Dikutip dari Britannica, Mesir menjadi salah satu negara yang melakukan Arab Spring Revolution. Demonstrasi diselenggarakan oleh kelompok-kelompok pemuda, sebagian besar dari partai-partai oposisi, berlangsung di ibukota dan di kota-kota di seluruh negeri.

Para pengunjuk rasa menyerukan agar Hosni Mubarak mundur, membuka jalan bagi pemilihan umum yang bebas dan demokrasi. Ketika demonstrasi semakin menguat, rezim Mubarak menggunakan taktik yang semakin keras yang mengakibatkan ratusan orang terluka dan tewas. 

Upaya Hosni Mubarak untuk menenangkan para pengunjuk rasa dengan berjanji untuk mengundurkan diri pada akhir masa jabatannya pada 2011 dan menyebut Omar Suleiman yang merupakan wakilnya, tidak banyak berhasil memadamkan kerusuhan. Setelah hampir tiga minggu protes massal di Mesir, pada Februari 2011 Hosni Mubarak akhirnya resmi mengundurkan diri dan militer Mesir mengendalikan negara.
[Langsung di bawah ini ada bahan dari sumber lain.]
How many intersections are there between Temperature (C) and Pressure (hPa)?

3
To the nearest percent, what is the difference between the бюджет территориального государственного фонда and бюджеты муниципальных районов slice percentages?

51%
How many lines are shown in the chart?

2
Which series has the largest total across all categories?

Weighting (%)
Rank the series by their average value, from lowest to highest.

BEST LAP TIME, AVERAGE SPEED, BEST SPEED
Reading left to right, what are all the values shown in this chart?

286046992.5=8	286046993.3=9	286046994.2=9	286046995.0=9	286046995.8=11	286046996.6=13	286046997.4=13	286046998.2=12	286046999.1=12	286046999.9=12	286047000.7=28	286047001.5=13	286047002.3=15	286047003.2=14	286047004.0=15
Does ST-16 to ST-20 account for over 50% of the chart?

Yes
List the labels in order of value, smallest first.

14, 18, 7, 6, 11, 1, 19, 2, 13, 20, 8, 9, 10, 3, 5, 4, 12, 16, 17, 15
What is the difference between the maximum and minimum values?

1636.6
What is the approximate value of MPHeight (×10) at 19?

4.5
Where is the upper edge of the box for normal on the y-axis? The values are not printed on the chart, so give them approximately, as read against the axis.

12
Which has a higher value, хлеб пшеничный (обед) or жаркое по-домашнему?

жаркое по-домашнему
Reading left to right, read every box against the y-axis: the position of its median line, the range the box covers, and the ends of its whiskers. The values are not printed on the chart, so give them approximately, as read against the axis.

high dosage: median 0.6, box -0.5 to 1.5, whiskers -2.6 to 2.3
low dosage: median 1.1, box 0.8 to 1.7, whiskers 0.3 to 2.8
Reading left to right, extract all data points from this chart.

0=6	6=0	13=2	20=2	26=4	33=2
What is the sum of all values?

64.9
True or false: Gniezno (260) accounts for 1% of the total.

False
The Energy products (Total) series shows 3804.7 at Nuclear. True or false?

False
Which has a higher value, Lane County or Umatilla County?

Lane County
Setelah berhasil digulingkan, Hosni Mubarak mendekam di jeruji penjara dengan berbagai tuduhan. Ia dituduh telah berkonspirasi membunuh pengunjuk rasa yang mengakibatkannya mendapat hukuman penjara seumur hidup pada 2012. 

Tuduhan korupsi juga sempat dilakukan namun dibatalkan pada Januari 2015. Dilansir dari The Guardian, pada 2017 Hosni Mubarak dibebaskan dan lepas dari tuduhan-tuduhan selama ini. Selama persidangan pun Hosni Mubarak tidak terlihat sehat, ia kerap harus ditandu dan menggunakan kacamata hitam. Setelah keluar penjara, kesehatannya terus menurun hingga pada 25 Februari 2020, Hosni Mubarak mengembuskan napas terakhir.